The feature which had the smallest difference is reviews_per_month (it actually made no difference to the accuracy when removed).

### Question 6

* For this question, we'll see how to use a linear regression model from Scikit-Learn
* We'll need to use the original column 'price'. Apply the logarithmic transformation to this column.
* Fit the Ridge regression model on the training data.
* This model has a parameter alpha. Let's try the following values: [0, 0.01, 0.1, 1, 10]
* Which of these alphas leads to the best RMSE on the validation set? Round your RMSE scores to 3 decimal digits.

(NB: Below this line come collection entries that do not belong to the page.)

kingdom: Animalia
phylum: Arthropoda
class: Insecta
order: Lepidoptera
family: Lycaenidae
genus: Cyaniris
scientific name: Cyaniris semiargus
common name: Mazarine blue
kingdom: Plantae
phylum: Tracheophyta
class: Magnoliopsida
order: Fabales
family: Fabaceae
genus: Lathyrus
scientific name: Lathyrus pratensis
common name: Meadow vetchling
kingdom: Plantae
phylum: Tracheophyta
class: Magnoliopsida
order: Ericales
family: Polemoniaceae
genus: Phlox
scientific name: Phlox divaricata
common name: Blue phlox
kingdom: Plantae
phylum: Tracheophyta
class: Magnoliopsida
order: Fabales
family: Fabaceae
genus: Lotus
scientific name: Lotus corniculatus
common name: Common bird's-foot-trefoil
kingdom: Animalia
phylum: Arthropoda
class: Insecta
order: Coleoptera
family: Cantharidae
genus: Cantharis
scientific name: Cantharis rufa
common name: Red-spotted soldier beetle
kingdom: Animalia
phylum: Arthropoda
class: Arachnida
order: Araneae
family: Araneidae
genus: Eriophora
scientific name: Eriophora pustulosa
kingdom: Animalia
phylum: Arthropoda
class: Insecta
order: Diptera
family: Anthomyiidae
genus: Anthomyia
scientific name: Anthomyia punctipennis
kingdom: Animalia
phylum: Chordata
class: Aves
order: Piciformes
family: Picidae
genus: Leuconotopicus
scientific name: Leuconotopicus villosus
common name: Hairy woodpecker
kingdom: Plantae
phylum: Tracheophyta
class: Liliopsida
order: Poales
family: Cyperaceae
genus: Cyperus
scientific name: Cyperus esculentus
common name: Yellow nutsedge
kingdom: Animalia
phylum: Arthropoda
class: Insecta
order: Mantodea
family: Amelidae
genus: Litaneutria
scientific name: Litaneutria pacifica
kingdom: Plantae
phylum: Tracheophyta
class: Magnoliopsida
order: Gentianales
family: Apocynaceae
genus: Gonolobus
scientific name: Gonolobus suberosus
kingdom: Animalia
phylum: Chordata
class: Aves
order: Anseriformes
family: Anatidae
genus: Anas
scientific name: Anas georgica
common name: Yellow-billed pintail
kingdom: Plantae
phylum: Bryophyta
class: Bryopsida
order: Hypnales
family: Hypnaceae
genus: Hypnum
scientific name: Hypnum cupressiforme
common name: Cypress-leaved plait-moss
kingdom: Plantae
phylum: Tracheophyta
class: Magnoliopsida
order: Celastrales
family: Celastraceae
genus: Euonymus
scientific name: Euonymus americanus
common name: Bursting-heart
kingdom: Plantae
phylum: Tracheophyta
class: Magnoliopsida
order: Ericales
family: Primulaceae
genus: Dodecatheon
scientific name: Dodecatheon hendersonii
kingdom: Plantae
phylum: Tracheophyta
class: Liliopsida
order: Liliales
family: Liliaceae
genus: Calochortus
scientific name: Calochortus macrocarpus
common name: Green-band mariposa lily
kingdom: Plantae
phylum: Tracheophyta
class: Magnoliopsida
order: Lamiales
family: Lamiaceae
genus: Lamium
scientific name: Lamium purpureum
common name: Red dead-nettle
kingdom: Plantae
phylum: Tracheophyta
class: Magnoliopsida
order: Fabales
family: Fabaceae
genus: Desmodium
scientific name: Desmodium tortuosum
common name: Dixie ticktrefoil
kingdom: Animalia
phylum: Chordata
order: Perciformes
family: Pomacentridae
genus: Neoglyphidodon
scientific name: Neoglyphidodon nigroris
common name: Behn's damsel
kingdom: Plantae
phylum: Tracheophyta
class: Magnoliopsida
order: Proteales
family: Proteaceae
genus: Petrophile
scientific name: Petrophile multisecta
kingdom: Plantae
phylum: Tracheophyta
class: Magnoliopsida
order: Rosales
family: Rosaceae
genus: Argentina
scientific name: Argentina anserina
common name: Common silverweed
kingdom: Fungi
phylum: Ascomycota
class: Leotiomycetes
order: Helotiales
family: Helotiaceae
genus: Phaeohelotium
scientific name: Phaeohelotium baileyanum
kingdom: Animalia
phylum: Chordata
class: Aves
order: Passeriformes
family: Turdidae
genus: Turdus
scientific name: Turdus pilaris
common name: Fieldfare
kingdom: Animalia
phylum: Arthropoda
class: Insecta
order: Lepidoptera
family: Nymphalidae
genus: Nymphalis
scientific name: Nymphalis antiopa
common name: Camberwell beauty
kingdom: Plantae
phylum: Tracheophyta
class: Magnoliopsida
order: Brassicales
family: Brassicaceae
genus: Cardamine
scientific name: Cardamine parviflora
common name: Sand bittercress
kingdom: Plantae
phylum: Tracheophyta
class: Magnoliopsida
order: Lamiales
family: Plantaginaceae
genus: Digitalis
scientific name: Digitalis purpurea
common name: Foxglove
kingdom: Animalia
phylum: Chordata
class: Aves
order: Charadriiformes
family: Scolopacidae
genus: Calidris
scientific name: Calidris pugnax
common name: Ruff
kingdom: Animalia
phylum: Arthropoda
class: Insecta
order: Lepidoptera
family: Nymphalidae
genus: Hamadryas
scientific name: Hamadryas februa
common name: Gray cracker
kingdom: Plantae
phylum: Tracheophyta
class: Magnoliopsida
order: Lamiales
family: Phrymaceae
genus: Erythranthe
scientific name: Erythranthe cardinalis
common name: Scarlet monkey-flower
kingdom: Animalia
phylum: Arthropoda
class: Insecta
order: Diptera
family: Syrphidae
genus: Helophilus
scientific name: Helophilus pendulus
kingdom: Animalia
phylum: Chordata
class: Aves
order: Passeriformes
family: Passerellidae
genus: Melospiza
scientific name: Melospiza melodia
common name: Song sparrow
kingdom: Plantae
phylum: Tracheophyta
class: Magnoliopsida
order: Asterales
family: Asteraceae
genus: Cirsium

If there are multiple options, select the smallest alpha.

In [115]:
from sklearn.linear_model import Ridge

In [116]:
y_train_log = np.log1p(train_price.values)
y_val_log = np.log1p(val_price.values)
y_test_log = np.log1p(test_price.values)

#### Train Model

In [117]:
# Checking with alpha of 0.1
model = Ridge(alpha=0.1)
model.fit(X_train, y_train_log)
model
y_ridge_pred = model.predict(X_val)
y_ridge_pred

Ridge(alpha=0.1)

Ridge(alpha=0.1)

array([4.1142478 , 5.21378968, 5.01017209, ..., 4.55940994, 4.19400898,
       5.14469281])

In [118]:
def rmse(y, y_pred):
    se = (y - y_pred) ** 2
    mse = se.mean()
    return np.sqrt(mse)

In [119]:
ridge_rmses = {}
alpha_list = [0, 0.01, 0.1, 1, 10]
for a in alpha_list:
    model = Ridge(alpha=a)
    model.fit(X_train, y_train_log)
    y_ridge_pred = model.predict(X_val)
    rmse_score = rmse(y_val_log, y_ridge_pred).round(3)
    ridge_rmses[a] = rmse_score
ridge_rmses

Ridge(alpha=0)

Ridge(alpha=0.01)

Ridge(alpha=0.1)

Ridge(alpha=1)

Ridge(alpha=10)

{0: 0.497, 0.01: 0.497, 0.1: 0.497, 1: 0.497, 10: 0.498}

Therefore the best RMSE based on 3 d.p. (with the smallest alpha) is 0, which gives an RMSE of 0.497.